Insistió en exhumar la tumba de su madre. Parecía que ni el sentido común ni la ley podían impedírselo. Dmitry apretaba la pala con fuerza, temblando de pies a cabeza, y su mirada se clavaba en la tumba recién sepultada que, apenas dos días antes, había cubierto el cuerpo de María, su madre. Un dolor punzante le quemaba el corazón, mezclado con desesperación, ira e incomprensión. Lo único que deseaba era saber la verdad. La verdad sobre lo que le había sucedido a la mujer que le había brindado amor y cuidados durante toda su vida, la mujer cuya risa había sido su consuelo en los momentos más difíciles.

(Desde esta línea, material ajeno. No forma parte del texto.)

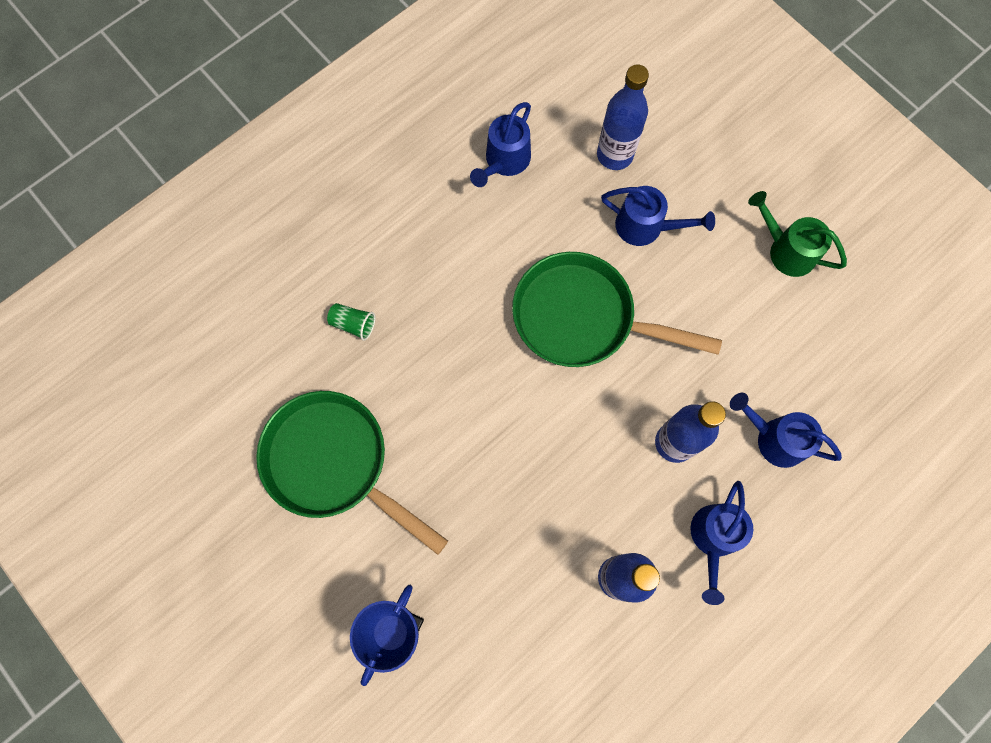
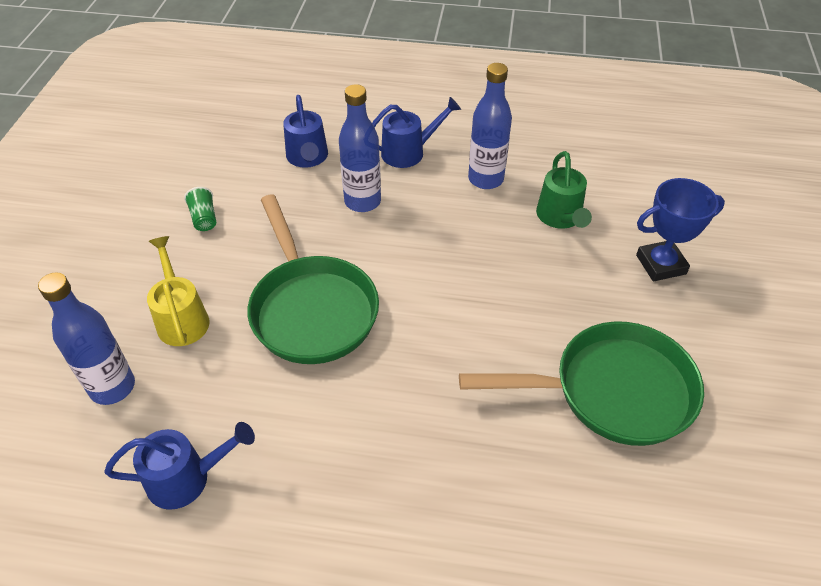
camera: 130 degrees left, 25 degrees down
green pan [256,391,448,555] -> green pan turned 90 degrees counterclockwise [459,321,704,446]
green cup [327,303,375,341] -> green cup moved to [184,187,216,231]
blue watering can [601,186,715,246] -> yellow watering can [147,236,210,346]
green watering can [748,191,847,277] -> green watering can moved to [536,151,592,229]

La única manera de obtener respuestas era exhumar la tumba. Pero incluso pensarlo le provocaba sentimientos encontrados: miedo, vergüenza y temor. Con cada paso hacia el cementerio, el corazón de Dmitry latía con más fuerza y sentía un nudo en el pecho. Llamó tres veces rápidamente a la puerta de la funeraria, pero nadie respondió. La pala en sus manos era a la vez un instrumento de la verdad y un arma pesada contra sí mismo. Abrió la puerta y entró. Un anciano estaba sentado a una mesa en la penumbra. Era Timofey, el cuidador del cementerio, un hombre de rostro cansado y ojos penetrantes que parecían ver más allá de las palabras.
—Necesito ir a la tumba de mi madre —dijo Dmitry, intentando hablar con calma, pero su voz temblaba.
Timofey lo miró, estudiando su rostro con atención, como intentando comprender qué motivaba a aquel joven.
—La exhumación sin permiso está prohibida por ley —dijo en voz baja pero con firmeza—. ¿Por qué quieres hacer esto?